25 yıldır dağların izinde: Orşe vadisinde bir çobanın hikayesi
Yüksekova'nın Orşe vadisinde çobanlık yapan İskender Zere, 25 yıldır doğayla iç içe yaşıyor. Hem ailesiyle kurduğu bağ hem de doğayı koruma bilinciyle dikkat çeken Zere, huzurun hem dağlara hem de hanelere yansıdığını söylüyor.
Hakkari’nin Yüksekova ilçesine bağlı Orşe vadisinde koyun sürüsüyle birlikte yaşayan İskender Zere, 25 yıldır doğayla iç içe bir yaşam sürdürüyor.
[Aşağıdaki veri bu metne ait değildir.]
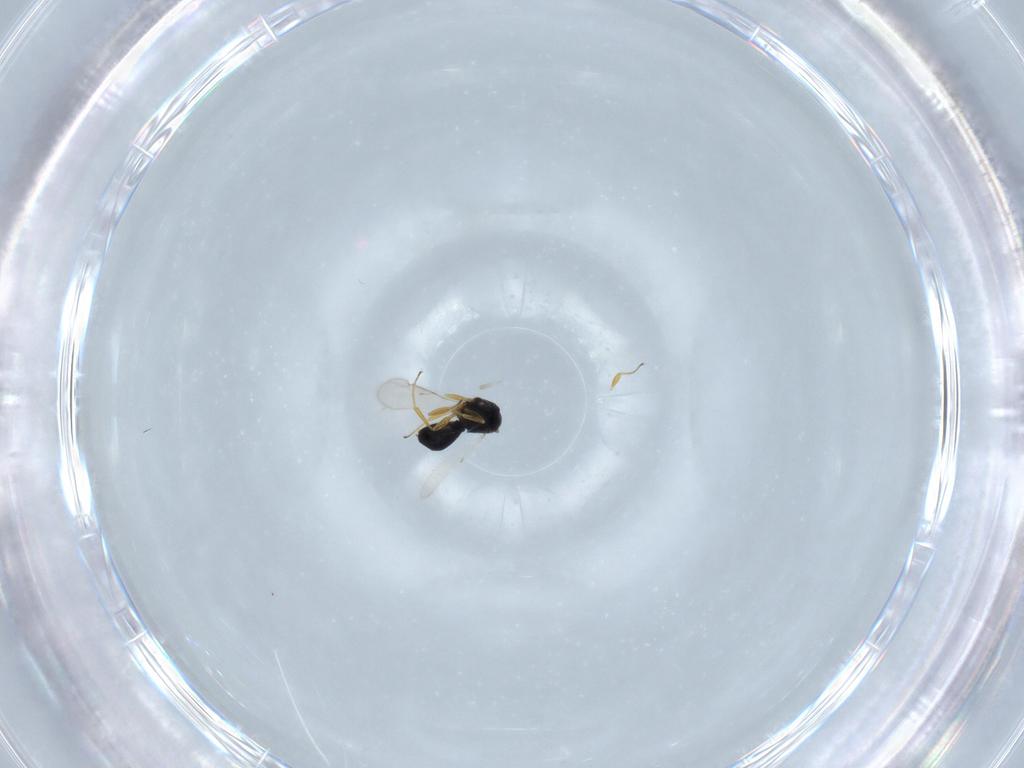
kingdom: Animalia
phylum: Arthropoda
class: Insecta
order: Hymenoptera
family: Scelionidae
Büyükçiftlik beldesinde yaşayan vatandaşlara ait 1200 koyun ve 1000 kuzunun sorumluluğunu taşıyan Zere, çobanlık mesleğini yalnızca bir geçim kaynağı değil, aynı zamanda doğayla kurduğu derin bağın bir parçası olarak görüyor.
Zere ve iki arkadaşıyla birlikte yaklaşık bir aydır Orşe vadisindeler. Daha önce Meydanbelek yaylasına çıkardıkları sürüyü, son yıllarda bölgede yaşanan güvenlik gerekçeleri nedeniyle Orşe’ye getirdiklerini belirtiyor. 25 yıldır aynı mesleği yapan Zere, sürüdeki koyunlarla ilgilenirken, arkadaşları da kuzularla ilgileniyor.
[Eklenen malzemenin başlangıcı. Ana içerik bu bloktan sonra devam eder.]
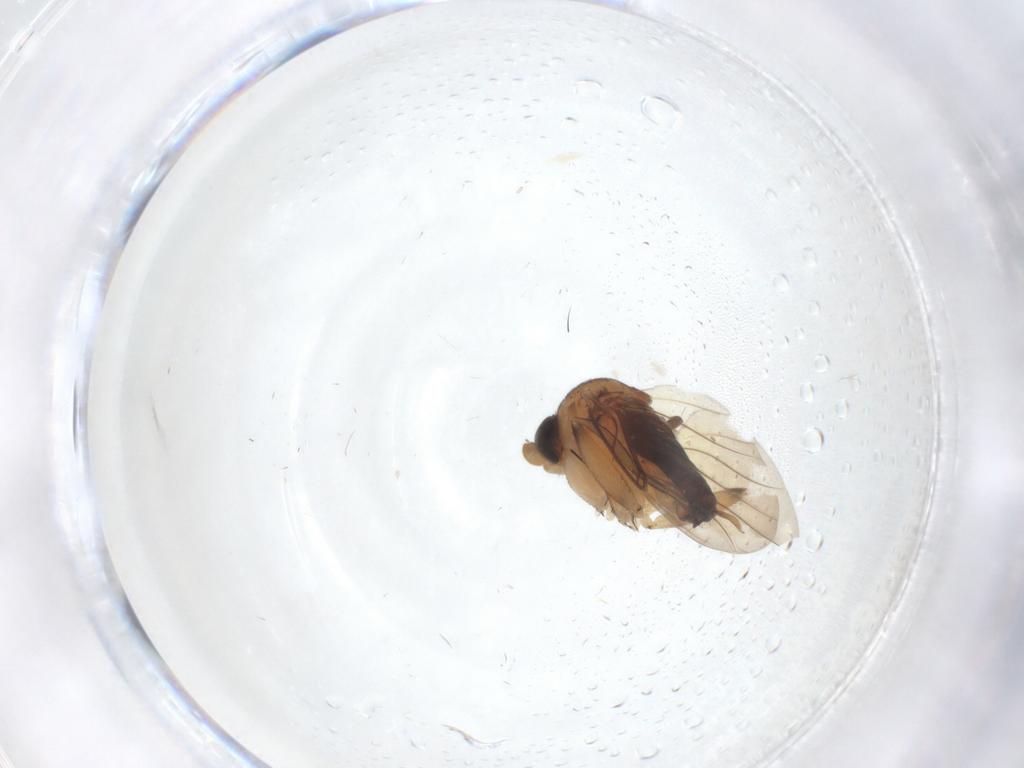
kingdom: Animalia
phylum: Arthropoda
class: Insecta
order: Diptera
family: Phoridae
"Günlük yaklaşık 15-16 kilometre yürüyoruz"
Bir gününün büyük bölümünü sürüyle birlikte meralarda geçiren Zere, sabah 05.00’te başlayan mesaisini gece yarısına kadar sürdürüyor. Koyunların otlatılması, sulanması, sağımı ve kuzularla ayrılıp yeniden birleştirilmesi gibi yoğun bir temponun içinde yaşıyor. Günlük yaklaşık 15-16 kilometre yürüdüğünü belirten Zere, “Bu işin zorlukları da var, iyi yanları da. İnsanlar bu koyunları vicdanen bize teslim etmiş durumda,” diyor.
"Bu doğa bize ekmek, huzur veriyor"
Doğaya karşı duyduğu bağlılıkla dikkat çeken Zere, çevreyi temiz tutmak için gelen Berivanların ardından alanı temizlettiklerini, doğayı kirletmeye müsaade etmediğini vurguluyor. “Bu doğa bize ekmek, huzur veriyor. Doğamızı ne kadar korursak doğa da o kadar bizi korur,” diyen Zere, doğayı bir “ana kucağı” gibi gördüğünü söylüyor.
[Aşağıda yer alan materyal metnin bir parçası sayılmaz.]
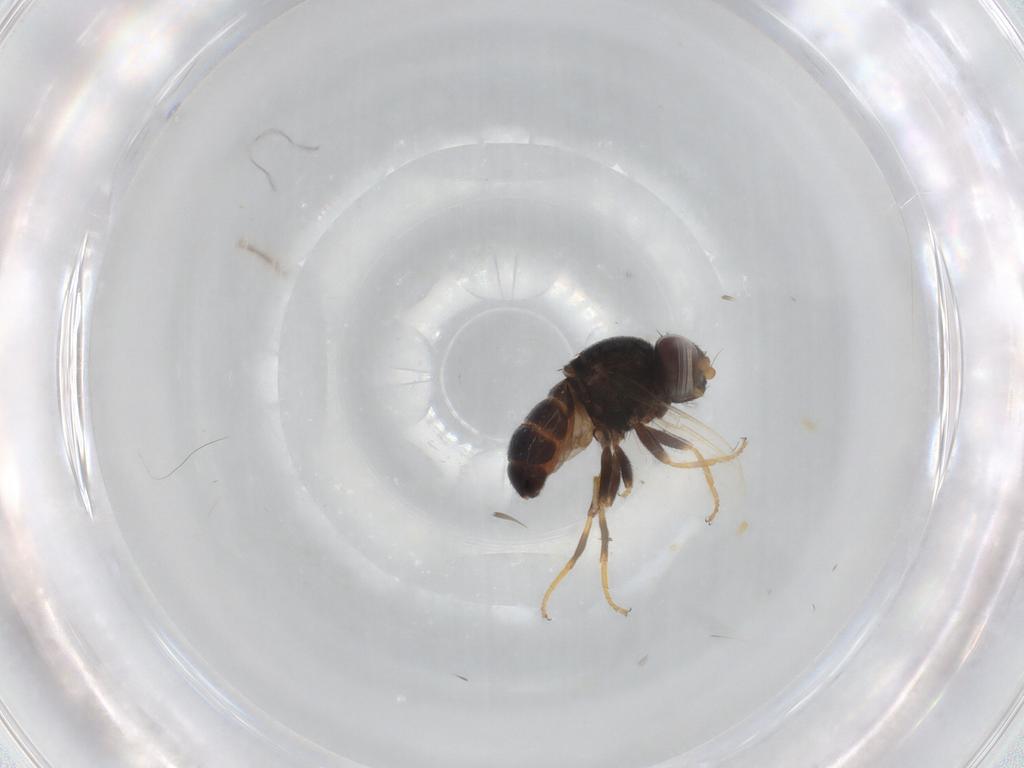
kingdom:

"Bölgede ne kadar huzur varsa bizler de hanelerimizde huzurlu oluruz"
23 yıldır evli olan ve üç çocuk babası olan Zere, ailesine dair duygularını da dile getiriyor. Oğlunun askerlik görevini sürdürdüğünü, iki kızının ise eğitim çağında olduğunu belirten Zere, bölgedeki huzurun bireylerin özel hayatına da yansıdığını ifade ediyor: “Bölgede ne kadar huzur varsa bizler de hanelerimizde huzurlu oluruz.”
"Şuan başlayan süreç hepimiz için umut oldu"
Zere’nin gözlemleri yalnızca doğa ve hayvanlarla sınırlı değil. Yaşadığı coğrafyanın toplumsal ve siyasal dinamiklerine de duyarlı bir bakışla yaklaşıyor:
“Şuan başlayan süreç hepimiz için umut oldu. Umarım tüm siyasi partiler üzerlerine düşeni yapar ve bu süreci önemser. Kalıcı bir barış ve kardeşlik için önemli bir adım. Bu coğrafya hepimizin. Babalarımız, dedelerimiz buralarda yaşamış.”